Bugsy n’en manquait rien.
En planque, il était capable d’une patience infinie.
Le Nikon était équipé d’un télé Auto Nikkor de 200 millimètres à présélection automatique. L’objectif avait pour double avantage d’être raisonnablement lumineux et facilement maniable à cause de sa relative compacité. Le boîtier était chargé d’une bobine très haute sensibilité. Bugsy les donnait à développer en douce à un photographe qui collectionnait surtout les photos de putes. Donnant, donnant.

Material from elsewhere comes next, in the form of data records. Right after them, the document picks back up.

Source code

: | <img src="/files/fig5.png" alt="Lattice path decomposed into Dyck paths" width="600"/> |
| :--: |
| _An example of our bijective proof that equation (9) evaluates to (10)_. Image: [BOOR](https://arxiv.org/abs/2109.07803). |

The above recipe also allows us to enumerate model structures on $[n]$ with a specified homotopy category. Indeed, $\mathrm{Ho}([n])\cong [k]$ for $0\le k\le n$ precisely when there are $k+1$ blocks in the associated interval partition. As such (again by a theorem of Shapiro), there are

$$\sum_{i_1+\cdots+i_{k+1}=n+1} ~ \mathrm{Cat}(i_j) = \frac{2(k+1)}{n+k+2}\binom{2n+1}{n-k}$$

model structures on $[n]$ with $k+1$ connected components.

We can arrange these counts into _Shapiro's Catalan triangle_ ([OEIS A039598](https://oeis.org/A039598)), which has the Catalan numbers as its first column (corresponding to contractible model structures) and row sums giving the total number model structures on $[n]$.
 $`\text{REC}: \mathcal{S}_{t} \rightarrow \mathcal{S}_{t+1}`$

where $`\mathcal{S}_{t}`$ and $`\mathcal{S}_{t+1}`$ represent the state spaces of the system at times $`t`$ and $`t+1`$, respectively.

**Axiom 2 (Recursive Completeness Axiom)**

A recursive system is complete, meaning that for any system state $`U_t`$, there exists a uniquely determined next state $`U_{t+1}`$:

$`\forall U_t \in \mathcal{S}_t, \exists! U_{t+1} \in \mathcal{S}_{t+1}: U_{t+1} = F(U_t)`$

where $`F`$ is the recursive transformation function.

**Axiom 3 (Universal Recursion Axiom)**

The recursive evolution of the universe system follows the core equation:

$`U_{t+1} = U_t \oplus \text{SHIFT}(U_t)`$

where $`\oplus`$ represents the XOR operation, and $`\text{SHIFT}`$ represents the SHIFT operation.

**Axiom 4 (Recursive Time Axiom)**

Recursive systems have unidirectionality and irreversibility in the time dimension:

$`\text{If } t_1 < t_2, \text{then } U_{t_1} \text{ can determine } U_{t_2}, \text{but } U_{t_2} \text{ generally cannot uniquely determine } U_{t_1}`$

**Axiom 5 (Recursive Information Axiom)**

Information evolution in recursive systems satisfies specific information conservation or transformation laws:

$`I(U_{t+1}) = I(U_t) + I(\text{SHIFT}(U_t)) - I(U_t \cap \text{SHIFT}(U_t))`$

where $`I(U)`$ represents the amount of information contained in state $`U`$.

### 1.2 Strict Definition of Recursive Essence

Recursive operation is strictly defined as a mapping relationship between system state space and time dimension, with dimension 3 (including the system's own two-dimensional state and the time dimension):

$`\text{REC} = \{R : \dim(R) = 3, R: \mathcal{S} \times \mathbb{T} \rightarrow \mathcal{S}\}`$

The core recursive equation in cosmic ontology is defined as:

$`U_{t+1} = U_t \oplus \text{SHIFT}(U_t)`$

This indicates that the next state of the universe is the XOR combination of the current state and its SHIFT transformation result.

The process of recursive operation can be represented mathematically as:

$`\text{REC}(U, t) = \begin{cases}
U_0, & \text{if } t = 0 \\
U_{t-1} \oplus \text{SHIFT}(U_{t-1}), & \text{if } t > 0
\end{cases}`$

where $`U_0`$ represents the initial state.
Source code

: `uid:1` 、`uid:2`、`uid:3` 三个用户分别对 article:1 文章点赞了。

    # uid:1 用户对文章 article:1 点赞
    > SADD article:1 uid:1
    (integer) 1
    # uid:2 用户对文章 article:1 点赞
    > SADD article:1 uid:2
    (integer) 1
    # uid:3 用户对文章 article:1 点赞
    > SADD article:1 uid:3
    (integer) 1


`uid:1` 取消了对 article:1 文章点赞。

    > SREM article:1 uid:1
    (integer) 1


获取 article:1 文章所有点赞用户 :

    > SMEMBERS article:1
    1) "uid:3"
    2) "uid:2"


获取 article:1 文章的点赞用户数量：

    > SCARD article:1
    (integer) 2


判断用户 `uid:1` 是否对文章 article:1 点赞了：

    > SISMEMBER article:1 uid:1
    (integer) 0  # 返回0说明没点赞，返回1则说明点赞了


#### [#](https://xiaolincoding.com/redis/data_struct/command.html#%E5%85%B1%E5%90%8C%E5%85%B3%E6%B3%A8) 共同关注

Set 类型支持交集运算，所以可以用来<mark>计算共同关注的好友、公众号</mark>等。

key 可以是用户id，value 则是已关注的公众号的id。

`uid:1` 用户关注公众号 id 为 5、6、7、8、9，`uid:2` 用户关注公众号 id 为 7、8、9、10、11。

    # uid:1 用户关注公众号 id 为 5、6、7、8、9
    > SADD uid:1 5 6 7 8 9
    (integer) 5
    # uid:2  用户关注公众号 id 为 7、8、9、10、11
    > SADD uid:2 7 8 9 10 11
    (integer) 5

Dans un passé ancien, Bugsy avait échangé le Nikon contre deux doses et une pipe à genoux. Mâle ou femelle, il ne se rappelait pas, vu l’urgence. Bugsy était en planque dans la pénombre. Il attendait une cliente, une prof en Ford Fiesta. Le rendez-vous était pour vers minuit, dans la seule station 24/24 de la ville. La piste était éclairée a giorno. Par pur désœuvrement, Bugsy avait sorti et armé son Nikon. Il balaya les pompes. Des fois, il y avait des femmes seules qui venaient se servir, des femmes qui se penchaient pour remplir le réservoir. Des fois, une jupe volait, et Bugsy avait un instant une vue imprenable sur une croupe dressée.
Personne.
Le gardien de nuit devait roupiller dans sa cabine blindée. Dans une cage d’acier, les deux schnauzers géants dormaient aussi, le poil hérissé par les bourrasques.